On three key business challenges
Adapting marketing efforts to the challenging economic situation
“It’s been particularly tough to grow the business this year. For a long time, Good-Loop was an emotional sell. Our sales pitch to potential clients was rooted in the idea that we can make you proud of the work you do. That narrative is lovely when things are rosy, but we’ve changed how we talk about products over the past 12 months, focusing much more on how we help to deliver business results.
“Doing good is the mechanism, but the reason to buy is that online advertising is super-annoying – and we’re making it a little less annoying and a little more positive. We’re going to enable that dopamine hit where a consumer gets to do good with your brand and build trust, meaning that they’ll buy more of your product.”
Keeping everyone motivated in an extended period of uncertainty
“I think preserving energy levels is going to be a big challenge. It’s just been a relentless couple of years for business. People are tired. I can feel it in my company – the energy is low.
“Hitting targets is a big motivator for sales people. We knew enough by September to realise that that won’t happen this year, but we need to keep going anyway. Our sales just won’t be as exciting as they have been. That’s tough – and it’s where you need grit, purpose and belief in what you’re building.”
Conveying the sustainability message more effectively
“Some of the misconceptions that people have about sustainability present a big challenge.
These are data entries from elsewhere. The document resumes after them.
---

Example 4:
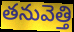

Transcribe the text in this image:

తనువెత్తి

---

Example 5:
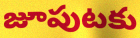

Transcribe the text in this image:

జూపుటకుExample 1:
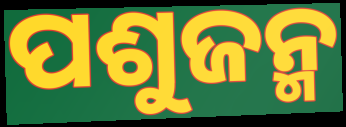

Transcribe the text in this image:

ପଶୁଜନ୍ମ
So much of the narrative is focused on loss: eat less meat, fly less, drive less – loss, loss, loss. I’ve also noticed, especially in the past year, the narrative that being good for the planet is more expensive. And so it is in many cases. It’s a privilege to be able to afford a fancy organic shampoo, for instance.
“But there are lots of ways in which sustainable behaviour can keep more money in your pocket. Reducing food waste and washing laundry in cold water are two great examples. Our big challenge is shifting to the narrative that you can save the planet and your money at the same time.”